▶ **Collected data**
.....
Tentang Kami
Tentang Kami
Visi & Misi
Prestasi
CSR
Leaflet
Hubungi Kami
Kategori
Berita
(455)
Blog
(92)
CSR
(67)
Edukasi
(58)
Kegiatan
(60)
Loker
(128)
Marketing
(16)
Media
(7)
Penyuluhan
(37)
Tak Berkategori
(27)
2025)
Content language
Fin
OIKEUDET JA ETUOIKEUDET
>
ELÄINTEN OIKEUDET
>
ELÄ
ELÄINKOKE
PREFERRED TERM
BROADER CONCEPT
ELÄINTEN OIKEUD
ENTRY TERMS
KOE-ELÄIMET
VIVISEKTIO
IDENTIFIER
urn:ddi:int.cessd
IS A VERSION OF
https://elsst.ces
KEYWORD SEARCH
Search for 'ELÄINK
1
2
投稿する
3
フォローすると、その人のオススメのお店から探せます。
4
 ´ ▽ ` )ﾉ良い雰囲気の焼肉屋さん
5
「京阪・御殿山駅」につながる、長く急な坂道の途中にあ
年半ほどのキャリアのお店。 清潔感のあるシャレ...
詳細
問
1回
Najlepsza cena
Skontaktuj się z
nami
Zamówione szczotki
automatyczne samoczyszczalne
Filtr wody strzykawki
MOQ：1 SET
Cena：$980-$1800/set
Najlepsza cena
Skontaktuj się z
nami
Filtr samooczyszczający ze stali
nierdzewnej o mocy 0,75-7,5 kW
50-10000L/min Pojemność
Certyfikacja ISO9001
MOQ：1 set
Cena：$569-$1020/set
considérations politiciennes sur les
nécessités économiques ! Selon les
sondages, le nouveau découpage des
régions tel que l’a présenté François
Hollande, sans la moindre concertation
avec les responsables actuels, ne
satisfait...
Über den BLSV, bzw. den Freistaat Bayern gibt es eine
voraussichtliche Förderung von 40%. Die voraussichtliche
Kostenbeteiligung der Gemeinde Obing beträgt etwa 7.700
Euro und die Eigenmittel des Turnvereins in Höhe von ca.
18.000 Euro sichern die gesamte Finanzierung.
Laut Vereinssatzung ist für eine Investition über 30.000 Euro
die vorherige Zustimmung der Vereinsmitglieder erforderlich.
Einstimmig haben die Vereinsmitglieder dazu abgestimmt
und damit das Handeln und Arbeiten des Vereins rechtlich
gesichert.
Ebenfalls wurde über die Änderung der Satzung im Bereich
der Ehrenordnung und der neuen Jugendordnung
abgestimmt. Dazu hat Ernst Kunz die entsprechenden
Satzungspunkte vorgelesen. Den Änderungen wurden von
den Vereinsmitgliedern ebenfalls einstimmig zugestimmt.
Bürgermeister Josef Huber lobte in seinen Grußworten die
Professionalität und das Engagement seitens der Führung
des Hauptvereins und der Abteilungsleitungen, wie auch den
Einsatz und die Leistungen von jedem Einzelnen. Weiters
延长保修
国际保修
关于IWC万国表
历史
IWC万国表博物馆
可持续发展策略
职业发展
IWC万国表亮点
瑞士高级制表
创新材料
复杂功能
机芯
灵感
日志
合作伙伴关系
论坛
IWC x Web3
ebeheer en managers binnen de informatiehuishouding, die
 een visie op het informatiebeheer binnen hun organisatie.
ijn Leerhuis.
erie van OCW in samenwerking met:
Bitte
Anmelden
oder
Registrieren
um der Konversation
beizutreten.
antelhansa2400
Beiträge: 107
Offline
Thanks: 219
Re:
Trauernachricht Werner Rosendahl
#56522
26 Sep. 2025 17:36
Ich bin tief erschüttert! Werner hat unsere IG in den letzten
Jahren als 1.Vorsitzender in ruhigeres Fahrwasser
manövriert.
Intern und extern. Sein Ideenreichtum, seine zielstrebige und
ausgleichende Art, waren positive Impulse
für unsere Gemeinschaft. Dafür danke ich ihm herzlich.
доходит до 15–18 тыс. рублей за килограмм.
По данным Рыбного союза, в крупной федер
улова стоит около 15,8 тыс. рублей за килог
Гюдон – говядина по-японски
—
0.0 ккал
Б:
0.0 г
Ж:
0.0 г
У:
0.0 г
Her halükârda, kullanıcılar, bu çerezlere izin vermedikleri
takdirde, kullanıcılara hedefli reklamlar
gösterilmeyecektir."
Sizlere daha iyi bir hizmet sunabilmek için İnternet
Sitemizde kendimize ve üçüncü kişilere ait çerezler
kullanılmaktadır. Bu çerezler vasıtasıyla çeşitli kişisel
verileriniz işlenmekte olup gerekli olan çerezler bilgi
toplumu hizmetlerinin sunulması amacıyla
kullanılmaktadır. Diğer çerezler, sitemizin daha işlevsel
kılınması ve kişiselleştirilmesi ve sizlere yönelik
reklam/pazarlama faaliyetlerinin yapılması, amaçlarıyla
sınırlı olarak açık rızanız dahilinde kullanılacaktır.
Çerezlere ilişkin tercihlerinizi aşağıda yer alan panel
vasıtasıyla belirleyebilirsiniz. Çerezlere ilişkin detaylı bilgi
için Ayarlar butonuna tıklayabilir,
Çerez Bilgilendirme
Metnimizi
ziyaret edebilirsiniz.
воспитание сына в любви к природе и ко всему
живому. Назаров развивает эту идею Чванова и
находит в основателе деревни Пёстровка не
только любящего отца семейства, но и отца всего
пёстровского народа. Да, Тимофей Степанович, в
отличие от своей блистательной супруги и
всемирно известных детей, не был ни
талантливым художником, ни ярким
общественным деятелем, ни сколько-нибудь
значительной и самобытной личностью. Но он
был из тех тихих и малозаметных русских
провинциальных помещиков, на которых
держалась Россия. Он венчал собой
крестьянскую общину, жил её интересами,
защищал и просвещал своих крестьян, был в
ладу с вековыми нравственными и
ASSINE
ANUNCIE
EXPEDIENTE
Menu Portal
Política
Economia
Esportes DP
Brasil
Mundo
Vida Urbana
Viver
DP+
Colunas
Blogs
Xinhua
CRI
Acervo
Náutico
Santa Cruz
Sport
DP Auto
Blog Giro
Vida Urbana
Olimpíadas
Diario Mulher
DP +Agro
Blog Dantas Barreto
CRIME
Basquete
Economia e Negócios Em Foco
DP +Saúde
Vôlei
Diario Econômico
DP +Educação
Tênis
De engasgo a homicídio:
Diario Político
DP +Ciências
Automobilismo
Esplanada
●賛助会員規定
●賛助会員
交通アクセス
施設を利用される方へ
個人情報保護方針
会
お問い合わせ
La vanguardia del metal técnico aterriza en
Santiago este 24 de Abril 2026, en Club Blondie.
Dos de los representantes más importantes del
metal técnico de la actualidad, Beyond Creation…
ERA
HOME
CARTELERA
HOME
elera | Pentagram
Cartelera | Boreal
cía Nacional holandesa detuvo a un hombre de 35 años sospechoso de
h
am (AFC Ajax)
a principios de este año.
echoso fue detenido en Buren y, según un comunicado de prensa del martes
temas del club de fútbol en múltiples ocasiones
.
.....
▶ **ABOUT THIS EXERCISE**
Reproduce every line of the records above word for word, in the same order.

▶ **RESULT**
Tentang Kami
Tentang Kami
Visi & Misi
Prestasi
CSR
Leaflet
Hubungi Kami
Kategori
Berita
(455)
Blog
(92)
CSR
(67)
Edukasi
(58)
Kegiatan
(60)
Loker
(128)
Marketing
(16)
Media
(7)
Penyuluhan
(37)
Tak Berkategori
(27)
2025)
Content language
Fin
OIKEUDET JA ETUOIKEUDET
>
ELÄINTEN OIKEUDET
>
ELÄ
ELÄINKOKE
PREFERRED TERM
BROADER CONCEPT
ELÄINTEN OIKEUD
ENTRY TERMS
KOE-ELÄIMET
VIVISEKTIO
IDENTIFIER
urn:ddi:int.cessd
IS A VERSION OF
https://elsst.ces
KEYWORD SEARCH
Search for 'ELÄINK
1
2
投稿する
3
フォローすると、その人のオススメのお店から探せます。
4
 ´ ▽ ` )ﾉ良い雰囲気の焼肉屋さん
5
「京阪・御殿山駅」につながる、長く急な坂道の途中にあ
年半ほどのキャリアのお店。 清潔感のあるシャレ...
詳細
問
1回
Najlepsza cena
Skontaktuj się z
nami
Zamówione szczotki
automatyczne samoczyszczalne
Filtr wody strzykawki
MOQ：1 SET
Cena：$980-$1800/set
Najlepsza cena
Skontaktuj się z
nami
Filtr samooczyszczający ze stali
nierdzewnej o mocy 0,75-7,5 kW
50-10000L/min Pojemność
Certyfikacja ISO9001
MOQ：1 set
Cena：$569-$1020/set
considérations politiciennes sur les
nécessités économiques ! Selon les
sondages, le nouveau découpage des
régions tel que l’a présenté François
Hollande, sans la moindre concertation
avec les responsables actuels, ne
satisfait...
Über den BLSV, bzw. den Freistaat Bayern gibt es eine
voraussichtliche Förderung von 40%. Die voraussichtliche
Kostenbeteiligung der Gemeinde Obing beträgt etwa 7.700
Euro und die Eigenmittel des Turnvereins in Höhe von ca.
18.000 Euro sichern die gesamte Finanzierung.
Laut Vereinssatzung ist für eine Investition über 30.000 Euro
die vorherige Zustimmung der Vereinsmitglieder erforderlich.
Einstimmig haben die Vereinsmitglieder dazu abgestimmt
und damit das Handeln und Arbeiten des Vereins rechtlich
gesichert.
Ebenfalls wurde über die Änderung der Satzung im Bereich
der Ehrenordnung und der neuen Jugendordnung
abgestimmt. Dazu hat Ernst Kunz die entsprechenden
Satzungspunkte vorgelesen. Den Änderungen wurden von
den Vereinsmitgliedern ebenfalls einstimmig zugestimmt.
Bürgermeister Josef Huber lobte in seinen Grußworten die
Professionalität und das Engagement seitens der Führung
des Hauptvereins und der Abteilungsleitungen, wie auch den
Einsatz und die Leistungen von jedem Einzelnen. Weiters
延长保修
国际保修
关于IWC万国表
历史
IWC万国表博物馆
可持续发展策略
职业发展
IWC万国表亮点
瑞士高级制表
创新材料
复杂功能
机芯
灵感
日志
合作伙伴关系
论坛
IWC x Web3
ebeheer en managers binnen de informatiehuishouding, die
 een visie op het informatiebeheer binnen hun organisatie.
ijn Leerhuis.
erie van OCW in samenwerking met:
Bitte
Anmelden
oder
Registrieren
um der Konversation
beizutreten.
antelhansa2400
Beiträge: 107
Offline
Thanks: 219
Re:
Trauernachricht Werner Rosendahl
#56522
26 Sep. 2025 17:36
Ich bin tief erschüttert! Werner hat unsere IG in den letzten
Jahren als 1.Vorsitzender in ruhigeres Fahrwasser
manövriert.
Intern und extern. Sein Ideenreichtum, seine zielstrebige und
ausgleichende Art, waren positive Impulse
für unsere Gemeinschaft. Dafür danke ich ihm herzlich.
доходит до 15–18 тыс. рублей за килограмм.
По данным Рыбного союза, в крупной федер
улова стоит около 15,8 тыс. рублей за килог
Гюдон – говядина по-японски
—
0.0 ккал
Б:
0.0 г
Ж:
0.0 г
У:
0.0 г
Her halükârda, kullanıcılar, bu çerezlere izin vermedikleri
takdirde, kullanıcılara hedefli reklamlar
gösterilmeyecektir."
Sizlere daha iyi bir hizmet sunabilmek için İnternet
Sitemizde kendimize ve üçüncü kişilere ait çerezler
kullanılmaktadır. Bu çerezler vasıtasıyla çeşitli kişisel
verileriniz işlenmekte olup gerekli olan çerezler bilgi
toplumu hizmetlerinin sunulması amacıyla
kullanılmaktadır. Diğer çerezler, sitemizin daha işlevsel
kılınması ve kişiselleştirilmesi ve sizlere yönelik
reklam/pazarlama faaliyetlerinin yapılması, amaçlarıyla
sınırlı olarak açık rızanız dahilinde kullanılacaktır.
Çerezlere ilişkin tercihlerinizi aşağıda yer alan panel
vasıtasıyla belirleyebilirsiniz. Çerezlere ilişkin detaylı bilgi
için Ayarlar butonuna tıklayabilir,
Çerez Bilgilendirme
Metnimizi
ziyaret edebilirsiniz.
воспитание сына в любви к природе и ко всему
живому. Назаров развивает эту идею Чванова и
находит в основателе деревни Пёстровка не
только любящего отца семейства, но и отца всего
пёстровского народа. Да, Тимофей Степанович, в
отличие от своей блистательной супруги и
всемирно известных детей, не был ни
талантливым художником, ни ярким
общественным деятелем, ни сколько-нибудь
значительной и самобытной личностью. Но он
был из тех тихих и малозаметных русских
провинциальных помещиков, на которых
держалась Россия. Он венчал собой
крестьянскую общину, жил её интересами,
защищал и просвещал своих крестьян, был в
ладу с вековыми нравственными и
ASSINE
ANUNCIE
EXPEDIENTE
Menu Portal
Política
Economia
Esportes DP
Brasil
Mundo
Vida Urbana
Viver
DP+
Colunas
Blogs
Xinhua
CRI
Acervo
Náutico
Santa Cruz
Sport
DP Auto
Blog Giro
Vida Urbana
Olimpíadas
Diario Mulher
DP +Agro
Blog Dantas Barreto
CRIME
Basquete
Economia e Negócios Em Foco
DP +Saúde
Vôlei
Diario Econômico
DP +Educação
Tênis
De engasgo a homicídio:
Diario Político
DP +Ciências
Automobilismo
Esplanada
●賛助会員規定
●賛助会員
交通アクセス
施設を利用される方へ
個人情報保護方針
会
お問い合わせ
La vanguardia del metal técnico aterriza en
Santiago este 24 de Abril 2026, en Club Blondie.
Dos de los representantes más importantes del
metal técnico de la actualidad, Beyond Creation…
ERA
HOME
CARTELERA
HOME
elera | Pentagram
Cartelera | Boreal
cía Nacional holandesa detuvo a un hombre de 35 años sospechoso de
h
am (AFC Ajax)
a principios de este año.
echoso fue detenido en Buren y, según un comunicado de prensa del martes
temas del club de fútbol en múltiples ocasiones
.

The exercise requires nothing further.